= Your instructions =
In the tractor post below, change "barn" to "shed" and give the passage that begins at the words "1960 730D pony" and stops after "are that bad?".

1960 730D pony (need some expert advise please)

I have recently bought a 730D wide front with pony. After replacing the burned up wiring from a pinched wire the previous owner left me, the motor fired right up and ran great. Everyone always refers to the smoke of a running pony as " doesn't smoke any worse than any other one" Well this one certainly does smoke! Worse than that, it leaks motor oil out all the exhaust connection all over the other motor. Even worse, I let the motor run at full speed to warm up for a oil change and it blew all it's oil out from somewhere around the little engine, and all the exhaust connections. By the time I pulled the drain plug, not one drop came out!!! Here's the questions part:
1) how much smoke is alot. It turns the barn blue.
2) how can it run so well if rings are that bad?
3) are there seals that can be changed at exhaust connection to reduce leakage?
4) Is there a blocked crankcase breather somewhere causing backpressure to blow oil out?
5) what is the decent cranking compression

I would appreciate any help and advice from someone who has been around these for a little while.

= Record excerpts =

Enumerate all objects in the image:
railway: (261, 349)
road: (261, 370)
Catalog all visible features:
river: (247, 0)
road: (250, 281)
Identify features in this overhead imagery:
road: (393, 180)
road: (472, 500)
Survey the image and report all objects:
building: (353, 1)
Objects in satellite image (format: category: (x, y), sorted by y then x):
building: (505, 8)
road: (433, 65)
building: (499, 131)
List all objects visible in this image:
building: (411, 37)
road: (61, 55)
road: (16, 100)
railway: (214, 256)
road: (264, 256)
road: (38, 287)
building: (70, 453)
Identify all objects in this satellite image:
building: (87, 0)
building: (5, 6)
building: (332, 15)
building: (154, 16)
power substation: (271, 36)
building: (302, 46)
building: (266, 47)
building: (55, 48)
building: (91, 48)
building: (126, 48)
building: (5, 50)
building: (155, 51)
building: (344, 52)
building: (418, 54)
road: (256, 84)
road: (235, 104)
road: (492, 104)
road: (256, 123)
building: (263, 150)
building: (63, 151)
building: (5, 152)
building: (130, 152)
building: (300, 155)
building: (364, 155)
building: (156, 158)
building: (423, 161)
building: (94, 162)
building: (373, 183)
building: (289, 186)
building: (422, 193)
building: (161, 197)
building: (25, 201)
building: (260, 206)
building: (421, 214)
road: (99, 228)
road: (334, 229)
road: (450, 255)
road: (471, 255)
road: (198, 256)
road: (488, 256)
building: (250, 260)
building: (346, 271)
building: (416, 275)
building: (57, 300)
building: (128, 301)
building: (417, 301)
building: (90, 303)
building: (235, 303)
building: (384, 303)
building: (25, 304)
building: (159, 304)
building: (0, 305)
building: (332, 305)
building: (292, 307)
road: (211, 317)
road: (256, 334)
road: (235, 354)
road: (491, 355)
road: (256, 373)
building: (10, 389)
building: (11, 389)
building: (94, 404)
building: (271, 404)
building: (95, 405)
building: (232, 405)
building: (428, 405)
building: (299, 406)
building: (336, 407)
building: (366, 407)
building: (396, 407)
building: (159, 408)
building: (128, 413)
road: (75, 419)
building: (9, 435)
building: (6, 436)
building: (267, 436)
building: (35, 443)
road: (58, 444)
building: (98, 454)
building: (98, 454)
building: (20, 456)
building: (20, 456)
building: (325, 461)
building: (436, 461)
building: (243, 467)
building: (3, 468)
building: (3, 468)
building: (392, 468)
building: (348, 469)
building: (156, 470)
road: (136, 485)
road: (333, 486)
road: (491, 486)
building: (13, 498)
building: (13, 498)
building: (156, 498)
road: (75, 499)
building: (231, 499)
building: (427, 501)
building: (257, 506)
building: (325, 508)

= Answer below =
1960 730D pony (need some expert advise please)

I have recently bought a 730D wide front with pony. After replacing the burned up wiring from a pinched wire the previous owner left me, the motor fired right up and ran great. Everyone always refers to the smoke of a running pony as " doesn't smoke any worse than any other one" Well this one certainly does smoke! Worse than that, it leaks motor oil out all the exhaust connection all over the other motor. Even worse, I let the motor run at full speed to warm up for a oil change and it blew all it's oil out from somewhere around the little engine, and all the exhaust connections. By the time I pulled the drain plug, not one drop came out!!! Here's the questions part:
1) how much smoke is alot. It turns the shed blue.
2) how can it run so well if rings are that bad?